Effects of pre-treatment on Cu2+ absorption of Penicillium janthinellum strain GXCR.
- Author:
Xiaoting HUANG
1
;
Changbin SUN
;
Xiaoling CHEN
;
Huijuan QIN
;
Mei HU
;
Yuan YUAN
;
Youzhi LI
Author Information
1. College of Life Science and Technology, Guangxi University, Nanning 530005, China.

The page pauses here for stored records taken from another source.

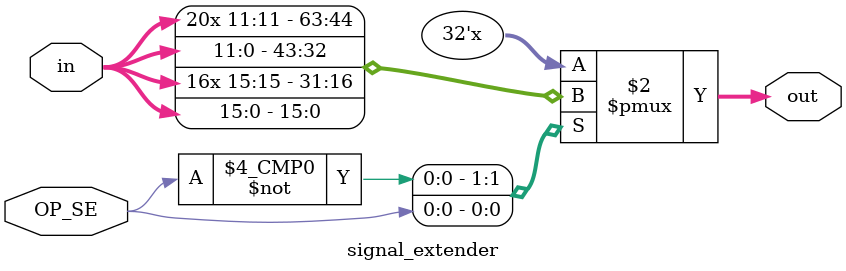
<source format=v>
module signal_extender(
			input 	wire[15:0]	in,
			input 	wire		OP_SE,
			output	reg[31:0]	out);

	always @(*) begin
		case (OP_SE)
			1'b0: out = {{20{in[11]}}, in[11:0]};
			1'b1: out = {{16{in[15]}}, in[15:0]};
		endcase
	end

endmodule
</source>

- Publication Type:Journal Article
- MeSH:
Adsorption;
Biodegradation, Environmental;
Copper;
metabolism;
Penicillium;
metabolism;
Physical Phenomena;
Sodium Hydroxide;
chemistry;
Waste Disposal, Fluid;
methods;
Water Pollutants, Chemical;
metabolism
- From:
Chinese Journal of Biotechnology
2009;25(1):76-83
- CountryChina
- Language:Chinese
-
Abstract:
In order to effectively increase capacity of Cu2+ absorption by Penicillium from Cu2+-containing aqueous solution and to study the mechanisms of absorption, effects of eight pre-treatment methods on Cu2+ absorption of Penicillium janthinellum strain GXCR were compared. The results showed that the efficiency of Cu2+ absorption obviously increased through pre-treatment by homogenization, homogenization-basification (NaOH), oven dry (80 degrees C), homogenization-salinification (NaCl), homogenization-detergent and homogenization-polarization (C2H6SO), but significantly decreased after acidification pretreatment with H2SO4. In comparison with the previous reports, the pretreatment in a homogenization-NaOH way could more efficiently enhance the Cu2+ absorption capacity of this fungus. Homogenization-basification (0.5 mol/L NaOH) increased Cu2+ biosorption by 47.95%. The Cu2+ absorption of the mycelia treated by homogenization-basification followed Langmuir isotherm equation, suggesting a surface absorption process. After four cycles of absorption-desorption, mycelia pretreated by homogenization-alkalization still had 70.82% of Cu2+ biosorption efficiency. Infrared reflectance analysis indicated that alkalization treatment made marked effects on molecular groups of C-H, C=O, and C=O in COOH on the mycelial surfaces, and -OH was a key Cu2+-binding group. It is therefore suggested that the Cu2+ absorption by the GXCR is likely to be a chemical absorption process through Cu2+ binding with -OH group on the mycelia.